Ricardo and his wife, Priscila for six years have three children, Sara, Samuel and Ana Rebeca.
These two men have proven able overseers of the national church during a period of great upheaval, both within the church and within the country. We anticipate that with Pastor Adrian's continued leadership, there will continue to be an emphasis on sound doctrinal instruction and formation of the pastors and teachers that the Lutheran Church of Venezuela needs.
The plan is to expand the program of intensive training of pastors and national missionaries in Caracas to include preparations of candidates for the office of the holy ministry in various regions of the country before they begin studies in the capital city. This fits well with our vision for our mission in la Caramuca as we would be ideally positioned to provide such preparation for candidates in southwestern Venezuela.
Speaking of upheaval, my fellow "seminaristas" and I were to have graduated from our year of intensive study Sunday, December 3, at El Salvador Lutheran Church in Caracas. However, the ceremony has been postponed to the following Sunday, December 11. Political tension in the country is very high as a national referendum has been scheduled for Saturday, December 2.
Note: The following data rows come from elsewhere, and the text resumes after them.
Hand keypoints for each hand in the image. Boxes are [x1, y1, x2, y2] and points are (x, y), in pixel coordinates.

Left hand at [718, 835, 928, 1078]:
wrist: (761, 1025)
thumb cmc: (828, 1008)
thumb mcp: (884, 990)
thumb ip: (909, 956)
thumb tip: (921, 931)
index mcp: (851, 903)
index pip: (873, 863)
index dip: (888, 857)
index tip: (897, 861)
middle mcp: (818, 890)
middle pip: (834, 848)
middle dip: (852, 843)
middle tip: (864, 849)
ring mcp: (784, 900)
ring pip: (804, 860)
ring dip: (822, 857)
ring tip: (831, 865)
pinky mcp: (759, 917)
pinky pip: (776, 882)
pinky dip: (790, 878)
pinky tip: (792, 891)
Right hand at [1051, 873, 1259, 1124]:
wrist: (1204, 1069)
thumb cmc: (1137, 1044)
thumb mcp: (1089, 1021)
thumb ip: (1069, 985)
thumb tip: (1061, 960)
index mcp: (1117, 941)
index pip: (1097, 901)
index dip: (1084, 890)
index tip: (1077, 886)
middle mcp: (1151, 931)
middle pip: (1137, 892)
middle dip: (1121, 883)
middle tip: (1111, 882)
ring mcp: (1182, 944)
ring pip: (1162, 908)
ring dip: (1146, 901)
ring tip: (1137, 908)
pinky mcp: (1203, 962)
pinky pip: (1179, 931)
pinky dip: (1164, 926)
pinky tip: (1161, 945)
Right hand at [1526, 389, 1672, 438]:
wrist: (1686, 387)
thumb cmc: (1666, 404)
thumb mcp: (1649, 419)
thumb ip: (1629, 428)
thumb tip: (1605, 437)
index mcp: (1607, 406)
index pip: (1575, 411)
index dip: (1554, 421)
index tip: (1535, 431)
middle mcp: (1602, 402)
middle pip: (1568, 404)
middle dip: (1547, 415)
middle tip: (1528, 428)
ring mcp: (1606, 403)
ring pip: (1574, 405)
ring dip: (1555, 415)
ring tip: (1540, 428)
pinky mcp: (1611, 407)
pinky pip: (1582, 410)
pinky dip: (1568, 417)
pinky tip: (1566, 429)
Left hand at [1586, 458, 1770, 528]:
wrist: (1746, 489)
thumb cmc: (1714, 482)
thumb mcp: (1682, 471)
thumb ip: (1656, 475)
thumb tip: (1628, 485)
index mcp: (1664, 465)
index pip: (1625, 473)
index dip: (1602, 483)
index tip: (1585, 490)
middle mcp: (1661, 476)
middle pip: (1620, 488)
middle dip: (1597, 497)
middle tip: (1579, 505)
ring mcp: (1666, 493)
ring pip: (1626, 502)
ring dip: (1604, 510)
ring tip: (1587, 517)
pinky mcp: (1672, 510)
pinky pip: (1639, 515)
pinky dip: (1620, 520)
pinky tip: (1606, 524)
The Venezuelan government has proposed sweeping changes in the national constitution. The constitutional reform would place more power in the hands of the federal government. Supporters say this is necessary for solving the country's problems. Opponents say the reform gives the government too much power and is paving the way for a dictatorship. Already there have been rioting in the streets to which the police have responded with tear gas and water cannons.
Venezuelan is burdened with an inflation rate of 19.4 percent (the highest in South America) and an unemployment rate of around 7 percent (down from a peak of 15 percent in 2003-2004). One of Venezuela's chronic problems is an over-reliance on the export of raw materials (such as petroleum) and imports of consumer goods.
For instance, despite fertile soils and a tropical climate that supports year-round production of a variety of crops, Venezuela imports more than half of its food needs. For example, Venezuela is second only to Italy as the world's largest consumer of pasta, with annual consumption of 13 to 14 kilograms per capita. But the imported pasta is made from high-quality durum wheat that grows in North Dakota and Pacific Northwestern United States as well as Canada, not from the rice and corn which flourishes in Venezuela. The high cost of imported food is particularly troublesome for the poorer members of Venezuelan society.
Everyone agrees that there are problems, but not everyone agrees on the solutions. Therefore, there is conflict. We continue to pray and urge everyone to seek peaceful solutions with respect for the governing authorities as St. Paul counsels in his epistle to the Romans, chapter 13.